=== Begin Enclosure ===
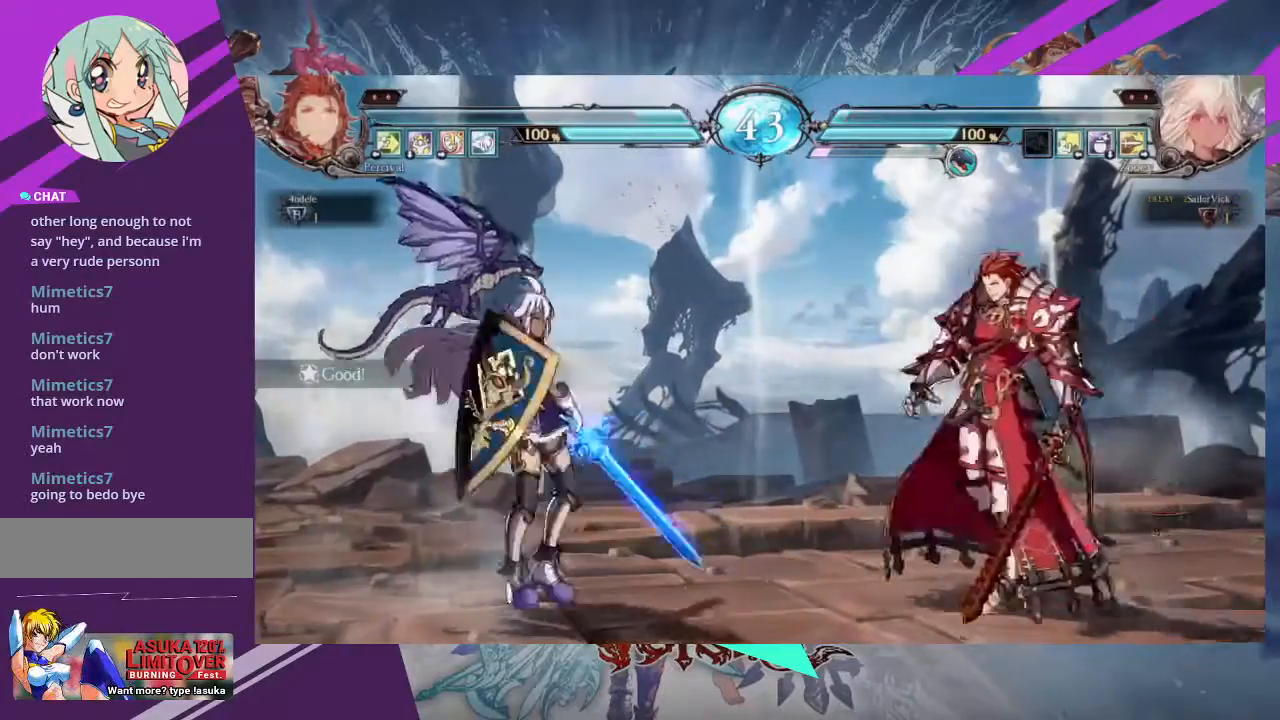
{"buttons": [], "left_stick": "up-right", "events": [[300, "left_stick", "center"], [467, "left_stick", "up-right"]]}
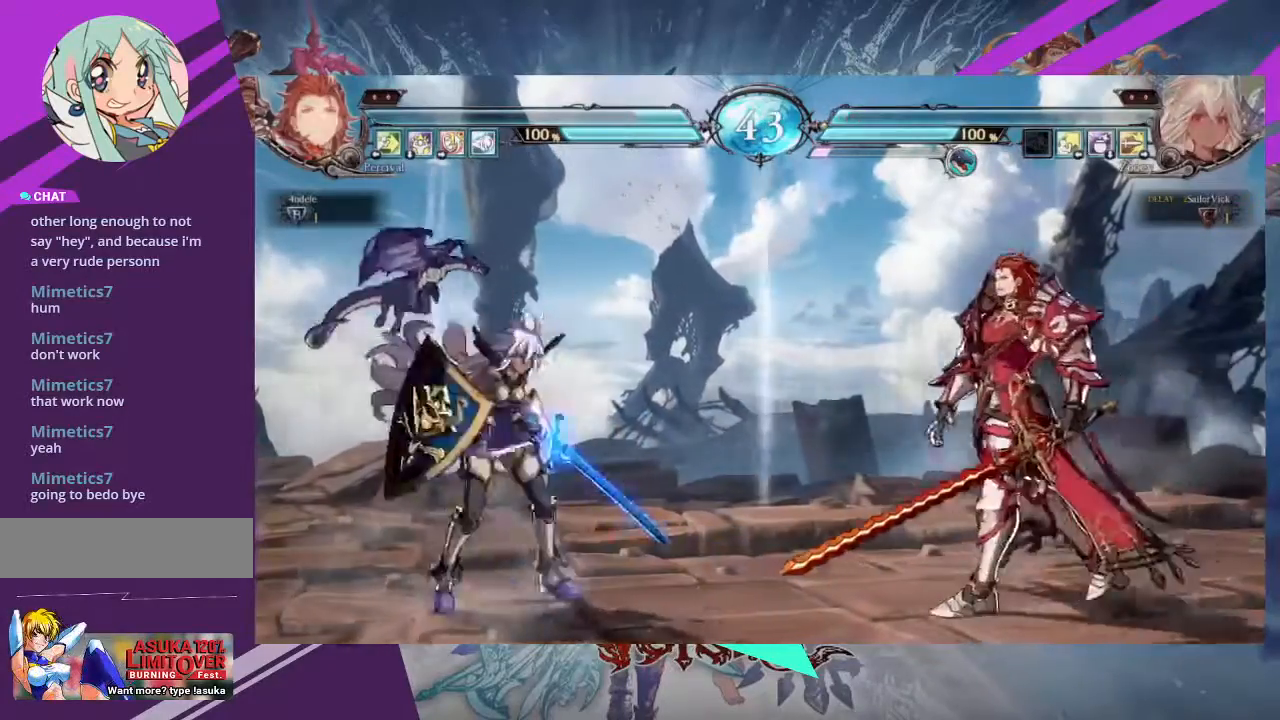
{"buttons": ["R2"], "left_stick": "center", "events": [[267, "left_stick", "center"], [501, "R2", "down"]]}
=== End Enclosure ===
=== Begin Enclosure ===
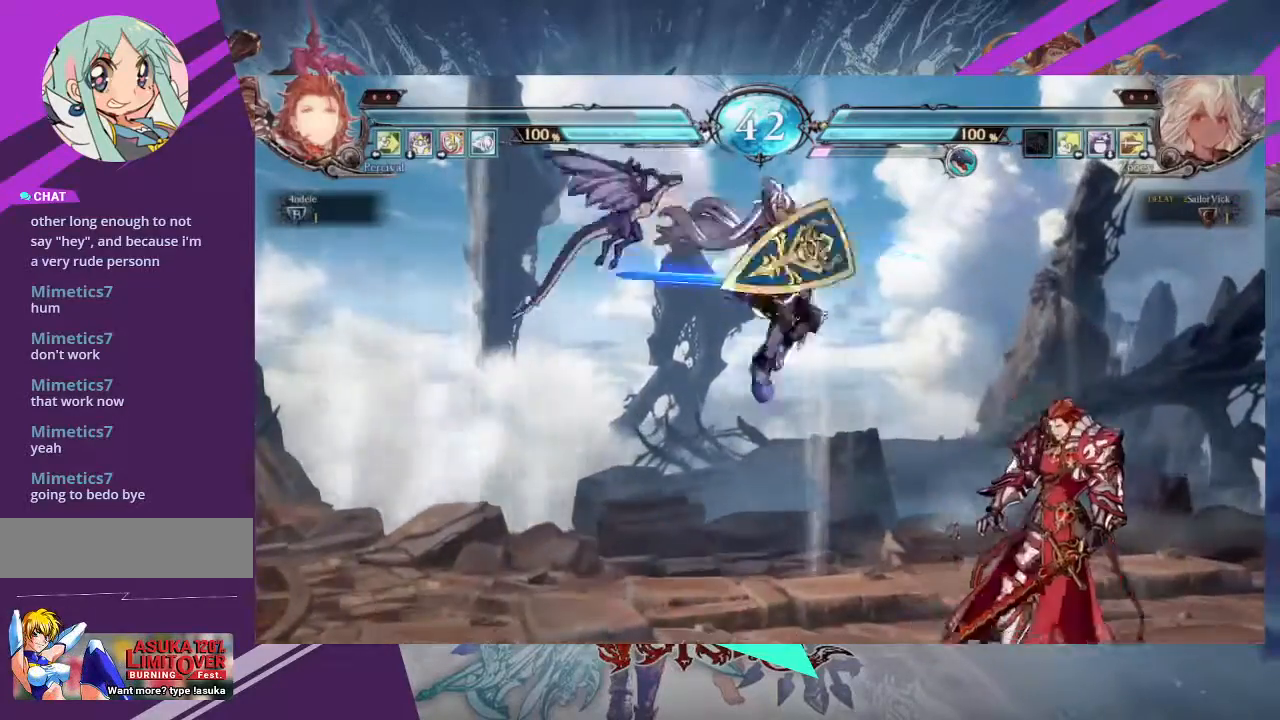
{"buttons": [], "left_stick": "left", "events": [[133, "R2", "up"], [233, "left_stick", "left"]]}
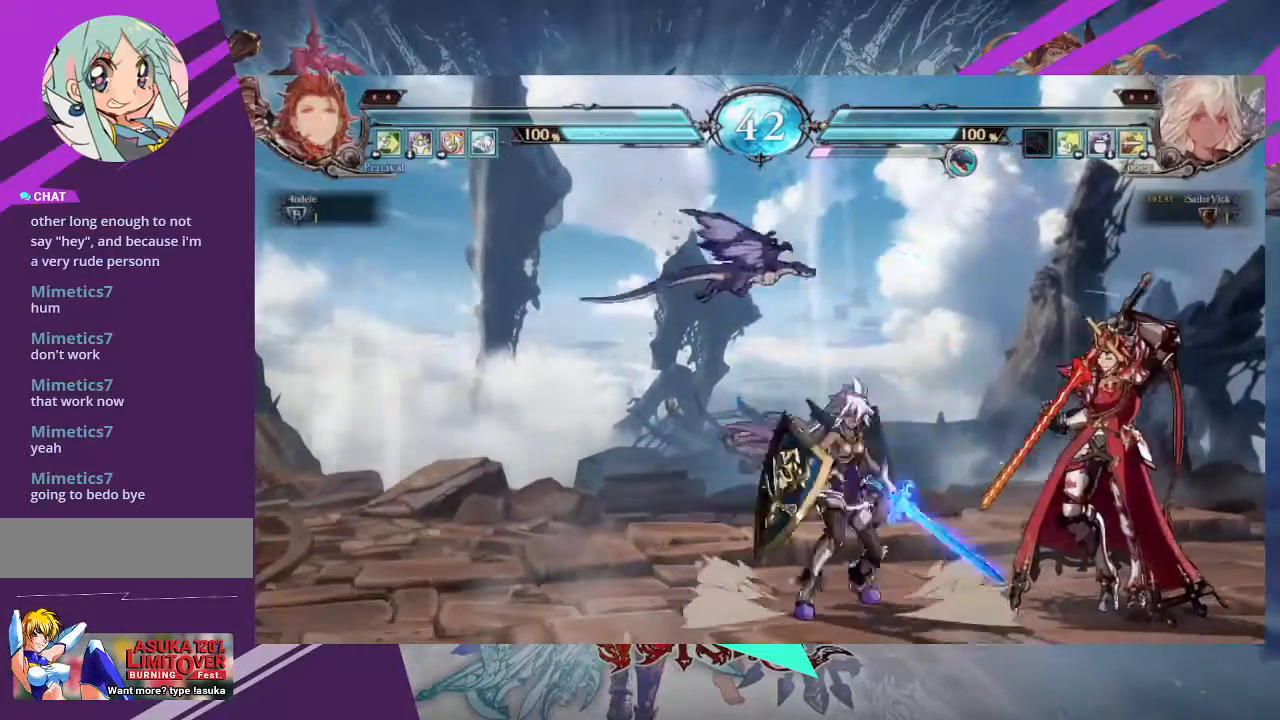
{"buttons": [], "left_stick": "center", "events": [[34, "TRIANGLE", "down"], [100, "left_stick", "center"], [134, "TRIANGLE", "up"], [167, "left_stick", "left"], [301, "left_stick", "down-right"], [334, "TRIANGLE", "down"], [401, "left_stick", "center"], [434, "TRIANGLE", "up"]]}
=== End Enclosure ===
▶ [Task item]
For the string "down", return every line of the data where it appears.

▶ [Written solution]
{"buttons": ["R2"], "left_stick": "center", "events": [[267, "left_stick", "center"], [501, "R2", "down"]]}
{"buttons": [], "left_stick": "center", "events": [[34, "TRIANGLE", "down"], [100, "left_stick", "center"], [134, "TRIANGLE", "up"], [167, "left_stick", "left"], [301, "left_stick", "down-right"], [334, "TRIANGLE", "down"], [401, "left_stick", "center"], [434, "TRIANGLE", "up"]]}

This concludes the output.